Tonight marks 20 years since the attack on the then Večer journalist Miro Petek.
The Slovenian (left) media mainstream accuses the center-right government of curtailing journalistic freedom, attacking journalists, and endangering their lives. They inform the international public and organisations about this, although none of it is true, as everyone is guaranteed freedom of expression, and journalists are safe under the government of Janez Janša. The truth is that the only Slovenian journalist who has almost paid for his journalistic mission and work with his life is the conservative Miro Petek. Because of his investigative journalism, he was attacked and nearly killed twenty years ago (under the rule of Janez Drnovšek’s Liberal Democracy). This is his story.
On February 28th, 2001, on a cold night when a few centimetres of snow fell, members of a paid criminal underworld met him in front of a garage in his backyard and attacked him with a baseball bat. Petek laid unconscious in a big puddle of blood and later barely survived, he had more than 20 fractures on his head, and the attack left permanent health consequences.
As a correspondent for one of the Slovenian dailies, Petek was exposing the economic crime of the transitional left and the “red directors” (directors who had already become so under the totalitarian communist regime) after independence. This was a crime of great proportions. He published a series of journalistic articles about a local rich man who became rich in strange circumstances, and in one of his journalistic stories he also revealed in detail the money laundering of one of the richest Slovenes at the time, Janko Zakeršnik, in the state bank Nova KBM. Interestingly, this bank was also the largest owner of the daily in which Petek revealed these criminal stories at the time. When Petek survived this attack, Zakeršnik sued the journalist for all the records he had published about him as an entrepreneur. Petek only reached justice in the Constitutional Court, all previous legal instances have sentenced him to pay compensation for alleged interference with private life. Miro Petek was also the recipient of two central Slovenian journalism awards, the Slovenian Journalists’ Association Award and the Jurčič Award, and the IFJ, the International Federation of Journalists, had conducted an independent investigation into Petek’s case.

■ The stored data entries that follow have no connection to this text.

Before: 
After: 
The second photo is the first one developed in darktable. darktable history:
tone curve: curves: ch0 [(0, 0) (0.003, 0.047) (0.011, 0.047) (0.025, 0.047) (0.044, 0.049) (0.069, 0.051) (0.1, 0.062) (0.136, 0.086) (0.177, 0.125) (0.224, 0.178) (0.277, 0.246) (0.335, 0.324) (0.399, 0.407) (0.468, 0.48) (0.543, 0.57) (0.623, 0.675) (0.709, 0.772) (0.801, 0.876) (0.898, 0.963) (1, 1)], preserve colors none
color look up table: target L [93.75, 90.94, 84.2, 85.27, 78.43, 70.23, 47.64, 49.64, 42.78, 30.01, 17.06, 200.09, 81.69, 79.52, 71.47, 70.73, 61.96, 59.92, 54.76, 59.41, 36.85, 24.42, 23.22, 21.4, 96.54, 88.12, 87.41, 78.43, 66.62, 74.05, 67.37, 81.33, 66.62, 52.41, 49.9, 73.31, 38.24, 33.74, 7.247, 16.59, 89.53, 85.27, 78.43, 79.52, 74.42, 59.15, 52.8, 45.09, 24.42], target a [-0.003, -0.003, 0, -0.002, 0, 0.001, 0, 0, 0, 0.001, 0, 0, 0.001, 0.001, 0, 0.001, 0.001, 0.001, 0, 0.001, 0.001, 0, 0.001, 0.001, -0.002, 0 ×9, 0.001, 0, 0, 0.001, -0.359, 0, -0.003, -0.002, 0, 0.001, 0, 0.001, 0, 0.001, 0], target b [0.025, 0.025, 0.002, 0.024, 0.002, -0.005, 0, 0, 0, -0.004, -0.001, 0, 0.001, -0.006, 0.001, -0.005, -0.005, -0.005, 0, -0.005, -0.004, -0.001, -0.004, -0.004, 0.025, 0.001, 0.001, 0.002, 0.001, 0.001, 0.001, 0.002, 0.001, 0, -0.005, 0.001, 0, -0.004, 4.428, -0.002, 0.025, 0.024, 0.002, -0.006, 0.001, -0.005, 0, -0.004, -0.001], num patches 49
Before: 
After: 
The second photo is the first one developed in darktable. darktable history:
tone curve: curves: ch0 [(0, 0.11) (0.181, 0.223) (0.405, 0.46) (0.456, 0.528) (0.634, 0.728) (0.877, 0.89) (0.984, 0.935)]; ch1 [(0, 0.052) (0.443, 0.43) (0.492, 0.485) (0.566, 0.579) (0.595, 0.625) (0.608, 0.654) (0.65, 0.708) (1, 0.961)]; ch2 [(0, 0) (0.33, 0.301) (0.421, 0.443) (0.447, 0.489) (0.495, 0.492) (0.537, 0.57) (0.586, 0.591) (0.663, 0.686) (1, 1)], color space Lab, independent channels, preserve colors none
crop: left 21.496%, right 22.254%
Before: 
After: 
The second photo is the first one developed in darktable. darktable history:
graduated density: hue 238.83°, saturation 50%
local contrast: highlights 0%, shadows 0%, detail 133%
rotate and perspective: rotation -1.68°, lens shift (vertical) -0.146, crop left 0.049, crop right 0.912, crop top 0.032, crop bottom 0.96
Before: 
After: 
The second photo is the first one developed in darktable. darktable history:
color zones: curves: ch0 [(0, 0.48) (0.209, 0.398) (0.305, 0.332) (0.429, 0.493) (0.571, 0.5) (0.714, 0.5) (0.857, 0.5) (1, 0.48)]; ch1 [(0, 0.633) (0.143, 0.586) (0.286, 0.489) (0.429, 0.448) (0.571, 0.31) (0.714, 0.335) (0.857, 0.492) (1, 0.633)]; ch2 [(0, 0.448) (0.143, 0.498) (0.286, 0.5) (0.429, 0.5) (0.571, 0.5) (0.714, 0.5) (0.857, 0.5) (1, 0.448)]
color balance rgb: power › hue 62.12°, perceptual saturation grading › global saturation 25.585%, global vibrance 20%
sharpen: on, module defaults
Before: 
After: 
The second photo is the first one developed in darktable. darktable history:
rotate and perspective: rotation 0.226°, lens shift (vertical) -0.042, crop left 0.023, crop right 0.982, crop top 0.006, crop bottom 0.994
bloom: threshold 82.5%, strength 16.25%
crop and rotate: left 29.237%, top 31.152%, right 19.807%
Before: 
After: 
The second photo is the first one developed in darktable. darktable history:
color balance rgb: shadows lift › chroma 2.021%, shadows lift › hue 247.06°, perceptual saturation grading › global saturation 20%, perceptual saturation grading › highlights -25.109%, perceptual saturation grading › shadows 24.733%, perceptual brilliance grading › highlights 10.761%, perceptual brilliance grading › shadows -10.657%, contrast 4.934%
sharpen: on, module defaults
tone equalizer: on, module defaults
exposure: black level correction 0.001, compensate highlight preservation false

The police arrested and imprisoned a group of people who were preparing the murder of Miro Petek, the case also came to court with an indictment, where the accused were acquitted after a long court procedure and received more than 600 thousand euros in compensation from the state. Petek thus also fell victim to the complete incompetence of a state that is unable to provide its citizens with legal and physical security. In the trial itself, which was accompanied by many upheavals, the then ruling left post-communist political elite left its mark, seeking to protect their people in various ways, that is, the perpetrators of the murder of journalist Miro Petek. In the case of Petek, the connection between politics, the judiciary, the Slovene tycoon elite, and also the criminal underworld was shown, and a part of Slovene journalists also joined the defence and support of the criminal-economic underworld with their writing.
The Slovenian police, the prosecution, and the judiciary did not prosecute the perpetrators of the attack on Miro Petek, although it was more or less known in Petek’s media records and later in other media analyses who was behind the attack, and this was known to the police and the prosecution. The law enforcement authorities saw the key to the perpetrators in the attackers, who the court acquitted, so the second phase of resolving this case did not occur. Additionally, law enforcement authorities did not investigate the case of money laundering in the state bank, as Petek wrote. With such ignorance of the state to prosecute crime, a message was sent that such crimes are not prosecuted and that no one will be convicted. Decades later, billions of euros of Iranian money of dubious origin were laundered at the state-owned and largest Slovenian bank, Nova ljubljanska banka, also without any consequences for those involved.
After the attack on the then journalist Miro Petek in Slovenia there were no physical attacks on the journalist. The internationalisation of so-called threats due to a post on social networks of some Slovenian journalists is merely seeking international attention and justifying their own journalistic impotence of those journalists who were and still are mere relics of the left transitional policy and capital of the post-communist tycoon elite.